Autre visage de féministe présent dans l’exposition : celui d’Angelica Balabanoff, née en Ukraine, passée par l’Université Libre de Bruxelles, puis par Rome où elle écrivit pour le journal socialiste Avanti ! Proche des deux militantes déjà évoquées, au sein des conférences Internationales des Femmes Socialistes, elle gagna la Russie en 1917 et travailla aux côtés de Lénine et Trotsky, avant de dénoncer le régime et de regagner l’Italie en 1922, puis de s’y engager contre le fascisme, ce qui la conduira en Suisse, à Paris, à New York.
Les révolutions russes divisent le monde ouvrier français comme en attestent les journaux qui font écho aux nombreux meetings organisés à travers l‘Hexagone: certain-e-s voient dans la Russie, alliée dans la guerre, la grande puissance désormais démocratique. D’autres sont inquiet-e-s d’apprendre que des soviets plaident pour une paix séparée, et ils et elles dénoncent le virage dictatorial du pouvoir.
Certes la presse française se fait l’écho des événements et des évolutions jugées spectaculaires de la Russie, la « propagande » ne lésinant pas dans l’envoi de photographies, parmi les premières à figurer dorénavant dans les premières pages occidentales. Mais pour certain-e-s militant-e-s ou intellectuel-le-s « aventureux-ses », rien ne vaut l’observation sur place.
Dès 1917, des hommes et des femmes feront le voyage, parmi lesquel-le-s André Gide, mais aussi des femmes communistes très engagées en France, convaincues que la Russie s’inscrivait dorénavant dans le sillage de l’utopie du « Voyage en Icarie » d’Etienne Cabet, faite de fraternité, d’égalité, de bonheur collectif. Des femmes fascinées par l’engagement de Lénine pour l’émancipation – politique et domestique - des femmes et partagées sur les discours de la gauche française en la matière. Véronique Fau-Vicenti rappelle combien les ouvrières n’étaient pas les bienvenues dans les organisations syndicales, leurs frères de combat estimant qu’elles avaient à privilégier leur rôle de mères de famille : « Lorsque Marguerite Durand, journaliste au Figaro, avait créé « La Fronde » (premier journal féministe entièrement fait et dirigé par des femmes ) à la fin du 19ème siècle les ouvrières typographes avaient été très mal vues par la profession.
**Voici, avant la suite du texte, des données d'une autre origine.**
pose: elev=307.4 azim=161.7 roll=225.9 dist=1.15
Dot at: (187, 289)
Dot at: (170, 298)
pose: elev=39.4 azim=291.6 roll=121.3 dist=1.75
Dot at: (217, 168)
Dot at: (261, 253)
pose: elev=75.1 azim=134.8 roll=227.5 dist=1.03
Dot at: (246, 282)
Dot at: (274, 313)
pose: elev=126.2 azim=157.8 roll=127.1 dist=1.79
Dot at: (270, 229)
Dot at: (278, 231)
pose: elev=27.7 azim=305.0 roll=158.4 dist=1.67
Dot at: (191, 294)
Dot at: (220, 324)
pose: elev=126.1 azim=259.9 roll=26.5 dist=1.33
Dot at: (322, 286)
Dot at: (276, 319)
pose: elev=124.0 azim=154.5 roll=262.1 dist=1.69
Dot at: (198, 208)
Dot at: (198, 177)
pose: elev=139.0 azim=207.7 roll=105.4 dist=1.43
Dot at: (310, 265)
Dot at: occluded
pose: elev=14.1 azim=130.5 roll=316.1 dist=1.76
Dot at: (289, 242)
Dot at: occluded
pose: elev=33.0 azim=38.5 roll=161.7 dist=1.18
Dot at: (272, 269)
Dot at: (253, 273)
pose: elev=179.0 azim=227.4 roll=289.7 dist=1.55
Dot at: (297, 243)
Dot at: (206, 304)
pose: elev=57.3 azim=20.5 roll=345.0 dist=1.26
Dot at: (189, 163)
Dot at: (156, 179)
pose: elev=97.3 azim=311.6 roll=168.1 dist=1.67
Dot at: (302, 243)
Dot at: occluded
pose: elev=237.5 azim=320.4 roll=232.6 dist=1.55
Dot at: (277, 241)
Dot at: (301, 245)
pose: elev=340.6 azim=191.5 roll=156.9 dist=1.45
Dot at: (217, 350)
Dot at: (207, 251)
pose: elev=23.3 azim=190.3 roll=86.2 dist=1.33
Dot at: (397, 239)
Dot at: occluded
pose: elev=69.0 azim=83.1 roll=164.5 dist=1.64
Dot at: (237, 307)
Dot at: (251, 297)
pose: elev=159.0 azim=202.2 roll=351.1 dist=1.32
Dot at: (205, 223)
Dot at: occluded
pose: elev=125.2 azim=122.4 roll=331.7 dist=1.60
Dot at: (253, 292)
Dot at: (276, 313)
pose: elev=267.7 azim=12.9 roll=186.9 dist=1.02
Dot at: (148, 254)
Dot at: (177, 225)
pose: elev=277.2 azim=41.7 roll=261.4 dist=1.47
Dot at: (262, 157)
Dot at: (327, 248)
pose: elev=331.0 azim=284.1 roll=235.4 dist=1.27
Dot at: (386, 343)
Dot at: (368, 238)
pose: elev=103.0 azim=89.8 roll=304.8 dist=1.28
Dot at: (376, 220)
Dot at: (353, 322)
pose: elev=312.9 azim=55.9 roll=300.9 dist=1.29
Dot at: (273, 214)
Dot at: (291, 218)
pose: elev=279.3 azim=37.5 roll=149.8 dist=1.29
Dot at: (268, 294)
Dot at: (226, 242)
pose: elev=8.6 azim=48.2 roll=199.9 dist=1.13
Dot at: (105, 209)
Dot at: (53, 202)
Et encore davantage quand elles avaient remplacé des hommes grévistes ! C’est ce malentendu qui a condamné en France le féminisme à être bourgeois ».
Bernadette Cattanéo est l’une de ces voyageuses « aventurières ». Membre du Parti communiste français et responsable des questions féminines à la CGTU, elle emmena une délégation de ses compagnes à Moscou en 1929, puis reprit une dizaine de fois le chemin de la Russie où elle intervint dans plusieurs instances, avant de se confronter fermement à la terreur stalinienne. Elle s’était vu confier auparavant par Dimitrov la mise sur pied d’un Mouvement mondial des femmes contre la guerre. Elle s’engagea ensuite résolument contre le fascisme et rompit avec le Parti Communiste.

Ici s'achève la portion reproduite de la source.